**Record extracts:**
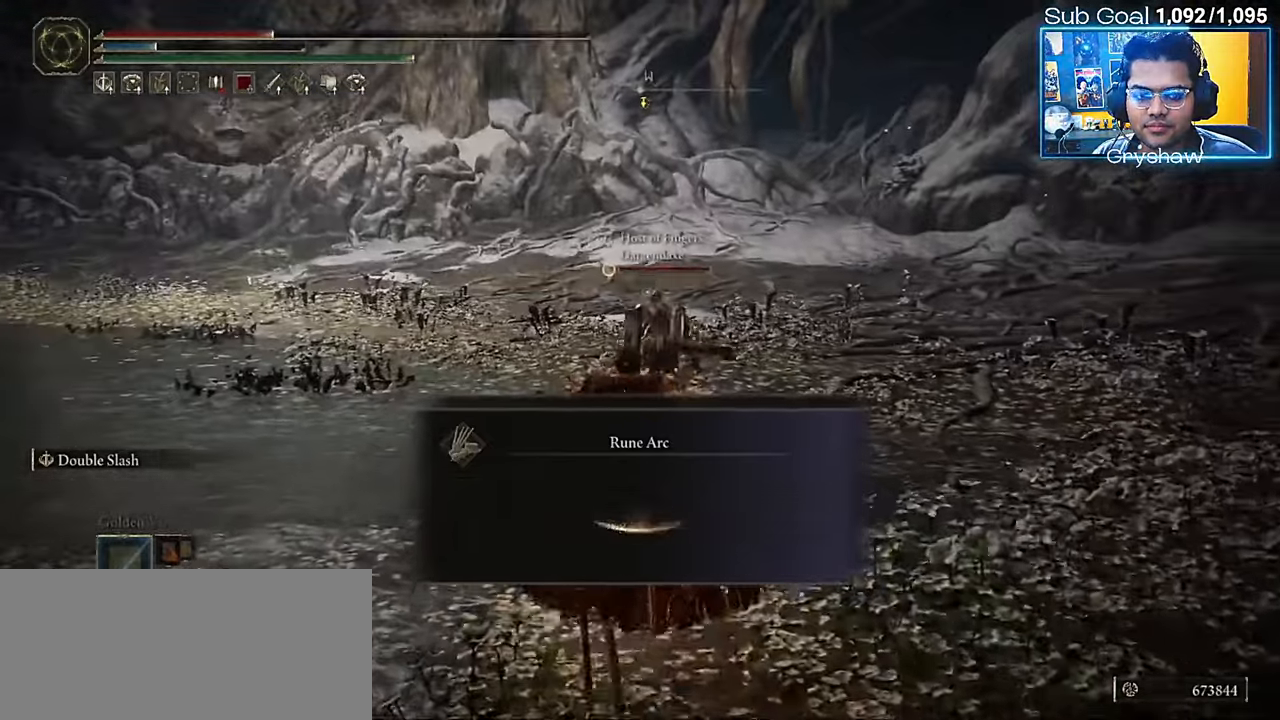
{"keys": ["w"], "mouse": [], "events": []}
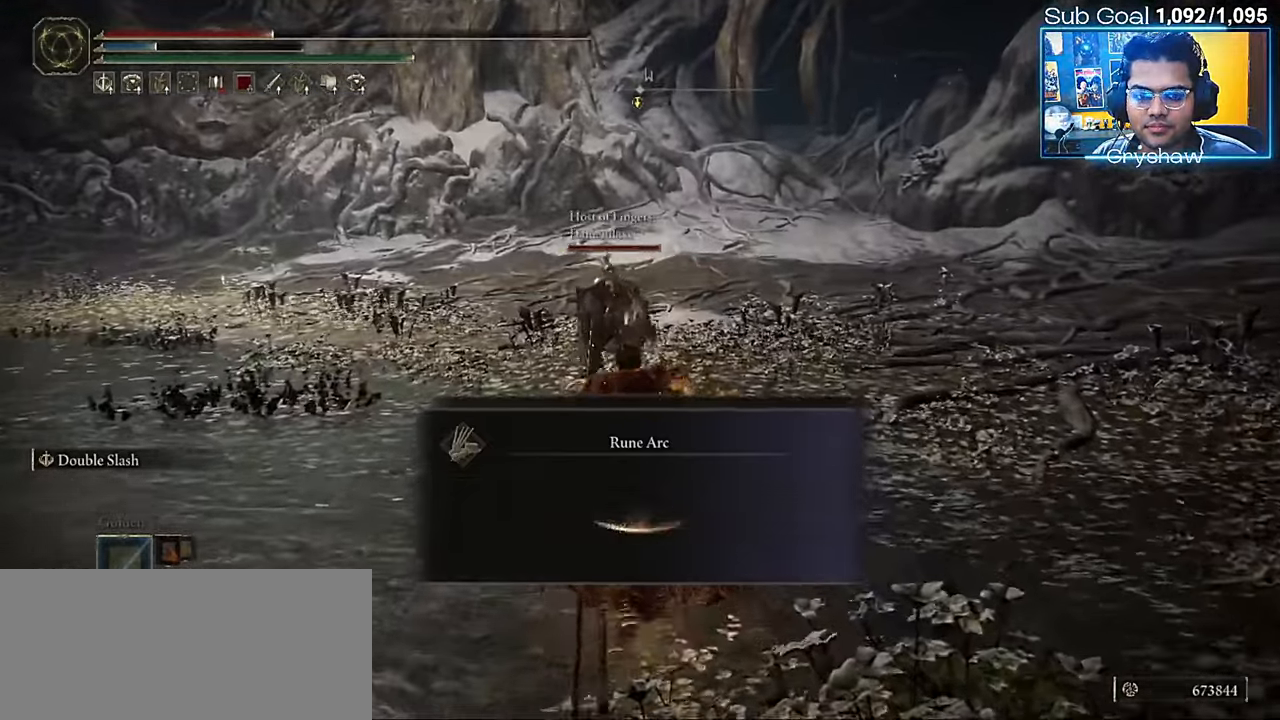
{"keys": ["w"], "mouse": [], "events": []}
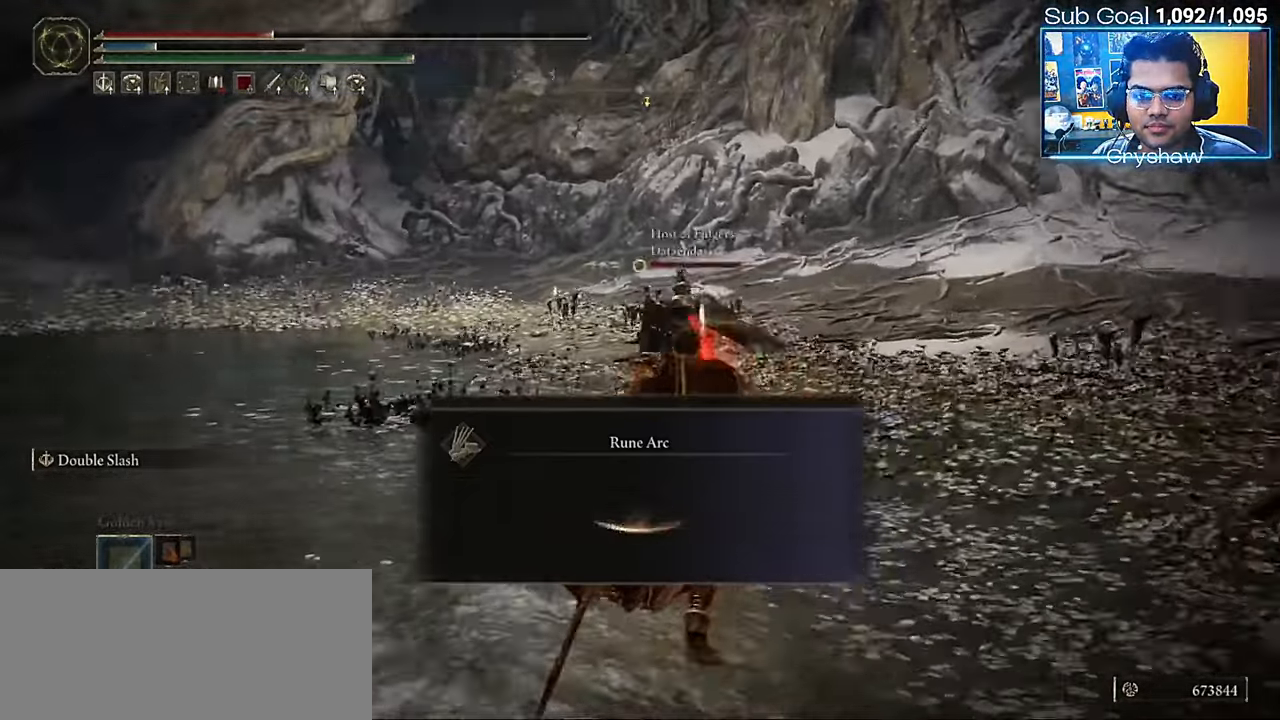
{"keys": ["w"], "mouse": [], "events": [[50, "e", "down"], [184, "e", "up"]]}
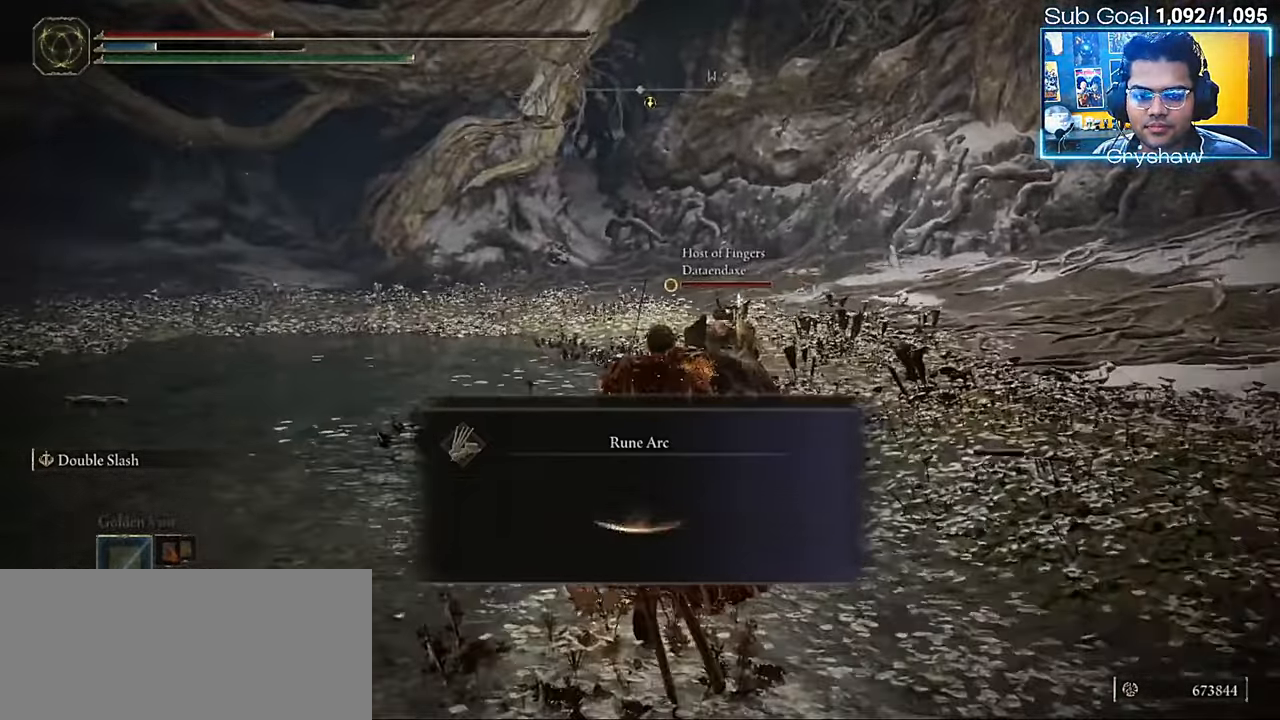
{"keys": ["w"], "mouse": [], "events": []}
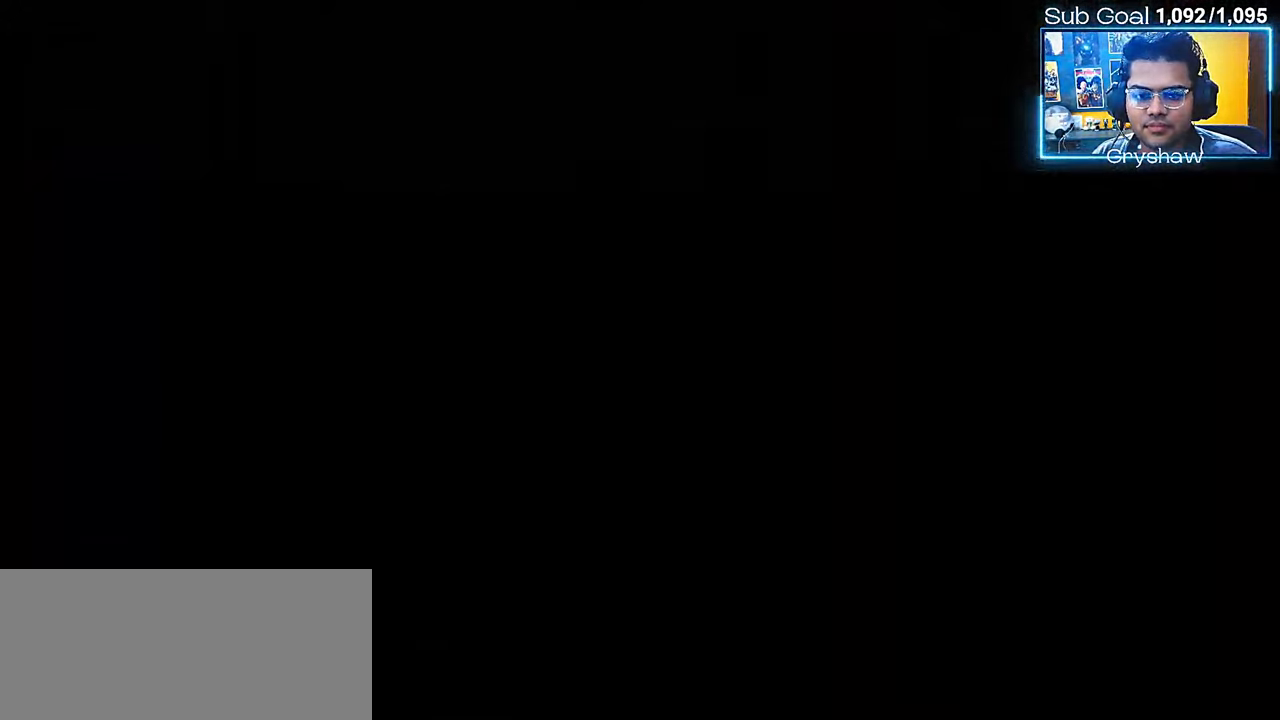
{"keys": [], "mouse": [], "events": [[67, "w", "up"]]}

**What you need to do:**
Go through the material above and print all of it exactly, except the pictures.

**Solution:**
{"keys": ["w"], "mouse": [], "events": []}
{"keys": ["w"], "mouse": [], "events": []}
{"keys": ["w"], "mouse": [], "events": [[50, "e", "down"], [184, "e", "up"]]}
{"keys": ["w"], "mouse": [], "events": []}
{"keys": [], "mouse": [], "events": [[67, "w", "up"]]}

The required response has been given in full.